» To do
In the entries below, how many lines contain the string "Right"? Give the number by itself.

BEGIN Records for the exercise

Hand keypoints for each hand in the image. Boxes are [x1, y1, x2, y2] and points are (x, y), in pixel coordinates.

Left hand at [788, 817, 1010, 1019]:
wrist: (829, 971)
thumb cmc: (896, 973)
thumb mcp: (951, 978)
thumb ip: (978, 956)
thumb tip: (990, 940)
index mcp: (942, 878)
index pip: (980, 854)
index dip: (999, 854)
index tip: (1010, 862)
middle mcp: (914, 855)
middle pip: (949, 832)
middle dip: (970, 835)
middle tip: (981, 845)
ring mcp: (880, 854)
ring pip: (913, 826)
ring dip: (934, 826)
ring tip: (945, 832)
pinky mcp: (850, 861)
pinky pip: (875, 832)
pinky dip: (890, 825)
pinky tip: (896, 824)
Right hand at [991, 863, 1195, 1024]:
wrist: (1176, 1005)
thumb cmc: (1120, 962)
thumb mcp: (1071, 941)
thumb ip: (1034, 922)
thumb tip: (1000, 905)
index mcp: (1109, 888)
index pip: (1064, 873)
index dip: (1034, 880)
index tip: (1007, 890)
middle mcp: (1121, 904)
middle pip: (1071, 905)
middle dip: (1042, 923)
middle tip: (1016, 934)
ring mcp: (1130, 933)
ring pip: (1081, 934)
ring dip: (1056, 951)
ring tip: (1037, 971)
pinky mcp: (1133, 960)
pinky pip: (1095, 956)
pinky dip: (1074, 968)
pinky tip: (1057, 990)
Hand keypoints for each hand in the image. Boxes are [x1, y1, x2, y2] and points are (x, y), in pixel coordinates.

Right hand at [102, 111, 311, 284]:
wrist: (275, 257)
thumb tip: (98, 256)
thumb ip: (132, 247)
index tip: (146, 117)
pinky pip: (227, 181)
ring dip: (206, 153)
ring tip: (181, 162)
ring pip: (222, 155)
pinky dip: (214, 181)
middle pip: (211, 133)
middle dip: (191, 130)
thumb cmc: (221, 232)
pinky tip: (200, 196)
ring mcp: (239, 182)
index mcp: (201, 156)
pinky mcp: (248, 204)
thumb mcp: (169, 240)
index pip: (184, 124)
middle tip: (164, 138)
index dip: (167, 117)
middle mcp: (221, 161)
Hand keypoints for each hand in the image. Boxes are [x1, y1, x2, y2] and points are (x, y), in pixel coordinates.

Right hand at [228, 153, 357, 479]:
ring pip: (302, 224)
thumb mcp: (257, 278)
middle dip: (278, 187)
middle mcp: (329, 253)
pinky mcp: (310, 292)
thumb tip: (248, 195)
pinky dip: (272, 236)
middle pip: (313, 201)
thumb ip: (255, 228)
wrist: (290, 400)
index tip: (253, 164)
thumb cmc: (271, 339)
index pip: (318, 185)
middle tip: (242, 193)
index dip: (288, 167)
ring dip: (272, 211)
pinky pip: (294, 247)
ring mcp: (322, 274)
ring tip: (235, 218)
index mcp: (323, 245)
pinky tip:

END Records for the exercise

» Task response
3